FRAGMENTO DEL TEXTO:
Desde que fuera elegida por Felipe II como sede permanente de la corte de España, Madrid era casi la única capital de Europa que no disfrutaba de puerto de mar ni de una gran vía fluvial. Trasladar desde Lisboa a Londres los marfiles que traían los portugueses de África y de Asia costaba la mitad en dinero y en tiempo que llevar a Flandes cualquier producto desde la capital de España. Esta situación provocará a lo largo de la historia una importante cantidad de propuestas cuyo objetivo era conseguir para la ciudad una salida navegable hasta el mar y superar de ese modo los inconvenientes económicos debidos a su situación geográfica.
Será sobre todo durante los siglos xvi y xviii, coincidiendo con el auge de los ideales renacentista e ilustrado, cuando proliferarán en la corte española ambiciosos planes para comunicar la capital con el mar. Y mientras se procura esa salida, la corte consuela su ausencia y acorta la distancia que la separa de la costa con fiestas reales, naumaquias y navegaciones de recreo.

INFORMACIÓN PROPORCIONADA:
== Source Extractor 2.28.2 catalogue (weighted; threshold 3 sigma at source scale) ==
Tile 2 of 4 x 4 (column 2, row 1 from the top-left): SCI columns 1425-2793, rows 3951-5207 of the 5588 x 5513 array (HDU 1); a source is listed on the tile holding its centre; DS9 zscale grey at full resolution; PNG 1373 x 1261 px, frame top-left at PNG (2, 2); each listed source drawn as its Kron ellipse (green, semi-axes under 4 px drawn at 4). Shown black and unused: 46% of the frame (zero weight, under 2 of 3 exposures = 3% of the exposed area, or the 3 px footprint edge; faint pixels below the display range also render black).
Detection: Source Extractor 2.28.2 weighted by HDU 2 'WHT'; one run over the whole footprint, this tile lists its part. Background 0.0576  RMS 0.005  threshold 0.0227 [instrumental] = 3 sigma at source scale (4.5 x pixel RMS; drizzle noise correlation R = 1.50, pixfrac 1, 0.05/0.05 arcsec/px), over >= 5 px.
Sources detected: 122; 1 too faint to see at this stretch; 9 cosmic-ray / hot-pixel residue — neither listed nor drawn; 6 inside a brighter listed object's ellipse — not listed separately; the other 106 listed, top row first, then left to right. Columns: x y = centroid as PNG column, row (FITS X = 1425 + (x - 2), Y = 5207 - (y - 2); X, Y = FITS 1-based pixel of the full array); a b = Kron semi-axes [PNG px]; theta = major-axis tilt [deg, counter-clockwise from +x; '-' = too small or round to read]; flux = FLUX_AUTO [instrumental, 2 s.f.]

INSTRUCCIÓN 1: Cambia "Flandes" por "Italia" en el pasaje del texto sobre Madrid y el mar que va desde "Desde que fuera" hasta "su situación geográfica.", ambos incluidos, y escribe el pasaje resultante.
INSTRUCCIÓN 2:
Responde con datos del texto sobre Madrid y el mar:
(a) ¿Quién eligió Madrid como sede permanente de la corte de España?
(b) ¿Entre qué dos ciudades se compara el traslado de los marfiles que traían los portugueses?
(c) ¿Con qué consuela la corte la ausencia de una salida al mar?
INSTRUCCIÓN 3: Retoma el texto sobre Madrid y el mar y continúalo a partir de su última oración.
El material es independiente del texto sobre Madrid y el mar.

RESULTADO ESPERADO 1:
Desde que fuera elegida por Felipe II como sede permanente de la corte de España, Madrid era casi la única capital de Europa que no disfrutaba de puerto de mar ni de una gran vía fluvial. Trasladar desde Lisboa a Londres los marfiles que traían los portugueses de África y de Asia costaba la mitad en dinero y en tiempo que llevar a Italia cualquier producto desde la capital de España. Esta situación provocará a lo largo de la historia una importante cantidad de propuestas cuyo objetivo era conseguir para la ciudad una salida navegable hasta el mar y superar de ese modo los inconvenientes económicos debidos a su situación geográfica.

RESULTADO ESPERADO 2:
(a) Felipe II.
(b) Entre Lisboa y Londres.
(c) Con fiestas reales, naumaquias y navegaciones de recreo.

RESULTADO ESPERADO 3:
La confianza en las posibilidades de nuestro sistema fluvial para organizar la navegación interior privilegiará, sobre todo a partir del siglo xviii, la analogía de los ríos peninsulares con el sistema circulatorio del cuerpo humano.
Cabanes, autor de uno de los estudios más exhaustivos sobre las posibilidades de la navegación por el interior de España, reconoce: «Jamás he desplegado el mapa de la Península sin sentir vehementes deseos de que fuesen navegables sus principales ríos, los cuales parecen colocados en ella con igual proporción y sabiduría que las arterias del cuerpo humano».
En palabras del ilustrado Cabarrús los principales ríos «atraviesan, como otras tantas arterias, nuestra península». Y Jovellanos, practicando su fe en el progreso, confía en que «los canales y la navegación de los ríos interiores, franqueando todas las arterias de esta inmensa circulación, llenasen de abundancia y prosperidad tantas y tan fértiles provincias».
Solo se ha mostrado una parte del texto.